» Record set:
------------------------------------------------

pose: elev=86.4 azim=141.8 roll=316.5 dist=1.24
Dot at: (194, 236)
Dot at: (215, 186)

------------------------------------------------

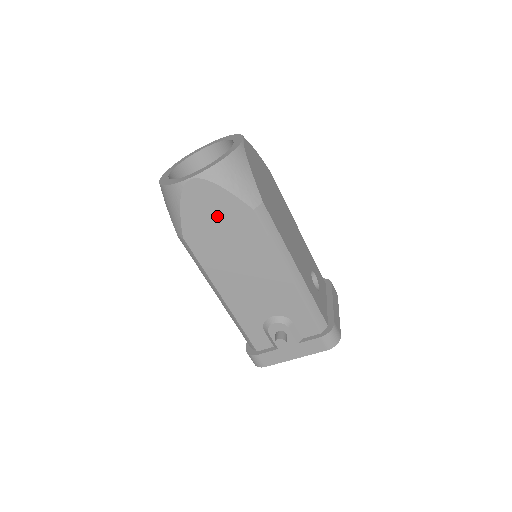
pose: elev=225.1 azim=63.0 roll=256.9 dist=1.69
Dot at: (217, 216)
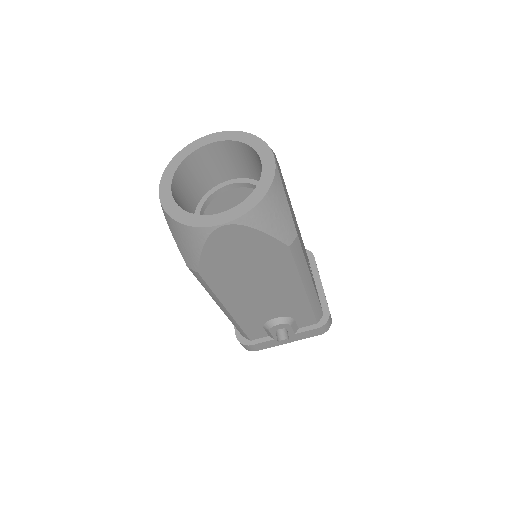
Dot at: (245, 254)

------------------------------------------------

» Exercise: Put the part of the records that opens with the line containing "pose: elev=225.1 azim=63.0" and closes with the line containing "Dot at: (245, 254)" into a numbered list, skipping blank lines and leaving out the pictures.

» Result below:
1. pose: elev=225.1 azim=63.0 roll=256.9 dist=1.69
2. Dot at: (217, 216)
3. Dot at: (245, 254)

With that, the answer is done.